**Description of the task:**
Reproduce every one of the rows below word for word, with no changes to any character.

-------

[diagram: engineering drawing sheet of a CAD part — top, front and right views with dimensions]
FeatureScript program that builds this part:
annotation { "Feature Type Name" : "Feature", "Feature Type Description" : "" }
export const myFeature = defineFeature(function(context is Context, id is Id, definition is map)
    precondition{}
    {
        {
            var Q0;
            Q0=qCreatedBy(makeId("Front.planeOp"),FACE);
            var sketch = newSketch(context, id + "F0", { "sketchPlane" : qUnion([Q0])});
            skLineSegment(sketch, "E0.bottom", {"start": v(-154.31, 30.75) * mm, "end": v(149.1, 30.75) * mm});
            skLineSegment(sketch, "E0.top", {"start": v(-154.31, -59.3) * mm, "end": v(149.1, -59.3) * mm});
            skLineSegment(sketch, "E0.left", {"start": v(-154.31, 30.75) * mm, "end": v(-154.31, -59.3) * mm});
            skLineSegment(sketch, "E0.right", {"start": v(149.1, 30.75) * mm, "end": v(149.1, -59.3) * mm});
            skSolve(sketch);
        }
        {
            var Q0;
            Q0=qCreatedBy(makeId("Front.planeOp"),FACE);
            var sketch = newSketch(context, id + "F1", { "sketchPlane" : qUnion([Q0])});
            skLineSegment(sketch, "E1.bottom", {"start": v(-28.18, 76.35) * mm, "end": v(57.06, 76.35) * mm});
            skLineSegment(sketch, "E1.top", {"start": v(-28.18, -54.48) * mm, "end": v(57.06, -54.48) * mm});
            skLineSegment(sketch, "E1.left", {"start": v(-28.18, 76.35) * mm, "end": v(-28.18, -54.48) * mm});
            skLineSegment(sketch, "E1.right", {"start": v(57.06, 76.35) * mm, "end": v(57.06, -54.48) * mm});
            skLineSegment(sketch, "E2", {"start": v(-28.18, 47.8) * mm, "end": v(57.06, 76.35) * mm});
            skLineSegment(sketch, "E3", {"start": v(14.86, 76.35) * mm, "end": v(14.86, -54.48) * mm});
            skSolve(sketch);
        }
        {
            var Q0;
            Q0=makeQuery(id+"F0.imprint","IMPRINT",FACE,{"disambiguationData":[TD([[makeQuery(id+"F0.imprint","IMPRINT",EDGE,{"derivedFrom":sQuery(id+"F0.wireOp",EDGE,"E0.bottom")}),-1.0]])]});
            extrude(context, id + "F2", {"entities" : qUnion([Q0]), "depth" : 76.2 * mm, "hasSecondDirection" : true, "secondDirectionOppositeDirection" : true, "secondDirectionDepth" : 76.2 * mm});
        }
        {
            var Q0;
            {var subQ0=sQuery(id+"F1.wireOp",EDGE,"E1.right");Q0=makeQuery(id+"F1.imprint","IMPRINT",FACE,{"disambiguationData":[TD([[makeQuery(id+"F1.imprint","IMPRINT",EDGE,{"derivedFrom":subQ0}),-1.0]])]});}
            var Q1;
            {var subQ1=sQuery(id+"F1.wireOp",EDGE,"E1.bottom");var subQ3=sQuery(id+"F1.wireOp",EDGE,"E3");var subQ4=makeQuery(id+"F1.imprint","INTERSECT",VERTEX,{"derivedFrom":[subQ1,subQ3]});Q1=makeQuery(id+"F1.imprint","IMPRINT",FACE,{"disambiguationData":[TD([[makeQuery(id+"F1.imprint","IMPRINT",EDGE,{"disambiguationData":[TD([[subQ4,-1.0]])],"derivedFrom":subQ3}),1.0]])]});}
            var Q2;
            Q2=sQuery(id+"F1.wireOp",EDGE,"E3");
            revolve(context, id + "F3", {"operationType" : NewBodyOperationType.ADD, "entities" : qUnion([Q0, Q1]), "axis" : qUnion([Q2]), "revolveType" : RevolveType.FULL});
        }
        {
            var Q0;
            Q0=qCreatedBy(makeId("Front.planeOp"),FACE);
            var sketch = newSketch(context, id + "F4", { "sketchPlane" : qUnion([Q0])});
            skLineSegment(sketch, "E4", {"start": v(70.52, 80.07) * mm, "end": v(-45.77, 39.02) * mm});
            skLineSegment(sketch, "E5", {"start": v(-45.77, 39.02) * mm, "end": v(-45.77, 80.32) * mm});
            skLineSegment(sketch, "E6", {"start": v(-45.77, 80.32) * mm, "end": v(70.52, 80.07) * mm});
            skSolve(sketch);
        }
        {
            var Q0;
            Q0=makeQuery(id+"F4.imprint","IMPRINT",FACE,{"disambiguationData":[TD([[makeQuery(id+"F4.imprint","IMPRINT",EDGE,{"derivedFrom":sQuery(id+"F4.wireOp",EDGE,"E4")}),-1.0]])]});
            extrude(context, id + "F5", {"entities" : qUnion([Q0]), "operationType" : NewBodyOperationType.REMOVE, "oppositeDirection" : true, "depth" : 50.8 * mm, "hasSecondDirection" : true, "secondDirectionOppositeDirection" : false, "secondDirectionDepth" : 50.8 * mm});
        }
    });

-------

**Result for this exercise:**
[diagram: engineering drawing sheet of a CAD part — top, front and right views with dimensions]
FeatureScript program that builds this part:
annotation { "Feature Type Name" : "Feature", "Feature Type Description" : "" }
export const myFeature = defineFeature(function(context is Context, id is Id, definition is map)
    precondition{}
    {
        {
            var Q0;
            Q0=qCreatedBy(makeId("Front.planeOp"),FACE);
            var sketch = newSketch(context, id + "F0", { "sketchPlane" : qUnion([Q0])});
            skLineSegment(sketch, "E0.bottom", {"start": v(-154.31, 30.75) * mm, "end": v(149.1, 30.75) * mm});
            skLineSegment(sketch, "E0.top", {"start": v(-154.31, -59.3) * mm, "end": v(149.1, -59.3) * mm});
            skLineSegment(sketch, "E0.left", {"start": v(-154.31, 30.75) * mm, "end": v(-154.31, -59.3) * mm});
            skLineSegment(sketch, "E0.right", {"start": v(149.1, 30.75) * mm, "end": v(149.1, -59.3) * mm});
            skSolve(sketch);
        }
        {
            var Q0;
            Q0=qCreatedBy(makeId("Front.planeOp"),FACE);
            var sketch = newSketch(context, id + "F1", { "sketchPlane" : qUnion([Q0])});
            skLineSegment(sketch, "E1.bottom", {"start": v(-28.18, 76.35) * mm, "end": v(57.06, 76.35) * mm});
            skLineSegment(sketch, "E1.top", {"start": v(-28.18, -54.48) * mm, "end": v(57.06, -54.48) * mm});
            skLineSegment(sketch, "E1.left", {"start": v(-28.18, 76.35) * mm, "end": v(-28.18, -54.48) * mm});
            skLineSegment(sketch, "E1.right", {"start": v(57.06, 76.35) * mm, "end": v(57.06, -54.48) * mm});
            skLineSegment(sketch, "E2", {"start": v(-28.18, 47.8) * mm, "end": v(57.06, 76.35) * mm});
            skLineSegment(sketch, "E3", {"start": v(14.86, 76.35) * mm, "end": v(14.86, -54.48) * mm});
            skSolve(sketch);
        }
        {
            var Q0;
            Q0=makeQuery(id+"F0.imprint","IMPRINT",FACE,{"disambiguationData":[TD([[makeQuery(id+"F0.imprint","IMPRINT",EDGE,{"derivedFrom":sQuery(id+"F0.wireOp",EDGE,"E0.bottom")}),-1.0]])]});
            extrude(context, id + "F2", {"entities" : qUnion([Q0]), "depth" : 76.2 * mm, "hasSecondDirection" : true, "secondDirectionOppositeDirection" : true, "secondDirectionDepth" : 76.2 * mm});
        }
        {
            var Q0;
            {var subQ0=sQuery(id+"F1.wireOp",EDGE,"E1.right");Q0=makeQuery(id+"F1.imprint","IMPRINT",FACE,{"disambiguationData":[TD([[makeQuery(id+"F1.imprint","IMPRINT",EDGE,{"derivedFrom":subQ0}),-1.0]])]});}
            var Q1;
            {var subQ1=sQuery(id+"F1.wireOp",EDGE,"E1.bottom");var subQ3=sQuery(id+"F1.wireOp",EDGE,"E3");var subQ4=makeQuery(id+"F1.imprint","INTERSECT",VERTEX,{"derivedFrom":[subQ1,subQ3]});Q1=makeQuery(id+"F1.imprint","IMPRINT",FACE,{"disambiguationData":[TD([[makeQuery(id+"F1.imprint","IMPRINT",EDGE,{"disambiguationData":[TD([[subQ4,-1.0]])],"derivedFrom":subQ3}),1.0]])]});}
            var Q2;
            Q2=sQuery(id+"F1.wireOp",EDGE,"E3");
            revolve(context, id + "F3", {"operationType" : NewBodyOperationType.ADD, "entities" : qUnion([Q0, Q1]), "axis" : qUnion([Q2]), "revolveType" : RevolveType.FULL});
        }
        {
            var Q0;
            Q0=qCreatedBy(makeId("Front.planeOp"),FACE);
            var sketch = newSketch(context, id + "F4", { "sketchPlane" : qUnion([Q0])});
            skLineSegment(sketch, "E4", {"start": v(70.52, 80.07) * mm, "end": v(-45.77, 39.02) * mm});
            skLineSegment(sketch, "E5", {"start": v(-45.77, 39.02) * mm, "end": v(-45.77, 80.32) * mm});
            skLineSegment(sketch, "E6", {"start": v(-45.77, 80.32) * mm, "end": v(70.52, 80.07) * mm});
            skSolve(sketch);
        }
        {
            var Q0;
            Q0=makeQuery(id+"F4.imprint","IMPRINT",FACE,{"disambiguationData":[TD([[makeQuery(id+"F4.imprint","IMPRINT",EDGE,{"derivedFrom":sQuery(id+"F4.wireOp",EDGE,"E4")}),-1.0]])]});
            extrude(context, id + "F5", {"entities" : qUnion([Q0]), "operationType" : NewBodyOperationType.REMOVE, "oppositeDirection" : true, "depth" : 50.8 * mm, "hasSecondDirection" : true, "secondDirectionOppositeDirection" : false, "secondDirectionDepth" : 50.8 * mm});
        }
    });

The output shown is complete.